» **Exercise requirements**
Look below for the line with "BatchNormalization | -3230.53". Extract that line and each one after it through the last, word for word.

[Items from a dataset]
-- Opening Marker --

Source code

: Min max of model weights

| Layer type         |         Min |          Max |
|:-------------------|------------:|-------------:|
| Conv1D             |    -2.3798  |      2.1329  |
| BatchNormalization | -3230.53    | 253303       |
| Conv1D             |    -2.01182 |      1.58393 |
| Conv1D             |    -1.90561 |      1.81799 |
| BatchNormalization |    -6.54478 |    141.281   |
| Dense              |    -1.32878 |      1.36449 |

-- Closing Marker --

» **Expected output**
| BatchNormalization | -3230.53    | 253303       |
| Conv1D             |    -2.01182 |      1.58393 |
| Conv1D             |    -1.90561 |      1.81799 |
| BatchNormalization |    -6.54478 |    141.281   |
| Dense              |    -1.32878 |      1.36449 |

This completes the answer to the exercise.